Monday, November 27, 2017

beggar woman, wandering pilgrim, insane literary colored man, and more!

Gerrit Smith was a wealthy white abolitionist in 19th century New York state. He had a “Grecian mansion” and “owned at least 750,000 acres.” Smith was generous, too. Besides handing out donations to individuals and organizations with a special interest in funding anti-slavery work, Smith explored ways to deed over thousands of acres to former slaves in the hope they might become self-sufficient farmers.

He sounds like a pretty great guy. Smith kept a diary and in it recorded a little bit about each of the many travelers he welcomed to his big house. I love the excerpts that appear in Fergus Bordewich’s Bound for Canaan, a book on the underground railroad. I have to share:

Mrs. Crampton, a beggar woman, spent last night with us. Charles Johnson, a fugitive slave from Hagerstown, took tea at our house last evening and breakfasted with us this morning.
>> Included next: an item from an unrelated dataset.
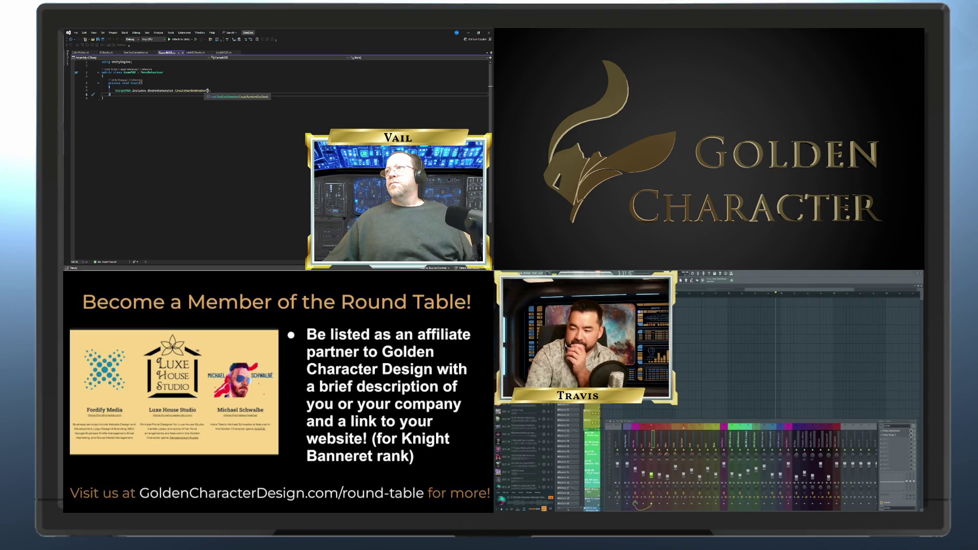
{"action": "key", "text": "Escape"}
Mr. William Corning, a wandering pilgrim, as he styles himself, dines with us. He is peddling his own printed productions.

Poor Graham, the insane literary colored man, has been with us a day or two.
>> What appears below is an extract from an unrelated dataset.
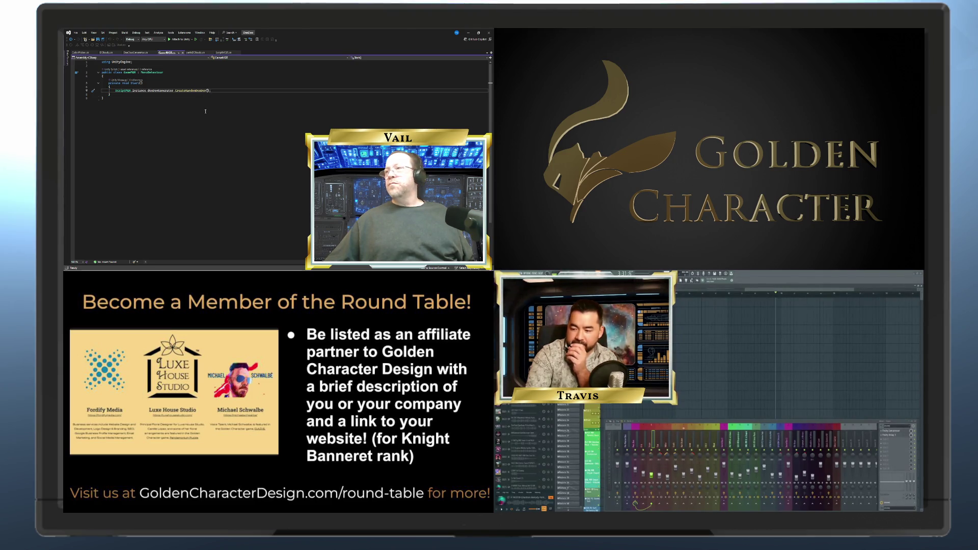
{"action": "type", "text": "3"}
Elder Cook and William Haines of Oneida depot arrive this evening. Mr. H. is a ‘medium,’ and speaks in unknown tongues.

Dr. Winmer of Washington City, with five deaf mutes and blind child take supper and spend the evening with us.

We find Brother Swift and his wife and daughter at our house, where they will remain until they get lodgings. There come this evening an old black man, a young one and his wife and infant. They say they are fugitives from North Carolina.

A man from ____ brings his mother, six children and her half sister, all fugitives from Virginian.

An Indian and a fugitive slave spent last night with us. The Indian has gone on, but Tommy McElligott (very drunk) has come to fill his place.

source: Bound for Canaan: the underground railroad and the war for the soul of America by Fergus M. Bordewich


David Lee Ingersoll said...

The first image that came to mind when I read "insane literary colored man" was guy covered with tattoos of poems in multiple, clashing colors.

Glenn Ingersoll said...

Somehow I think Gerrit Smith meant that respectfully.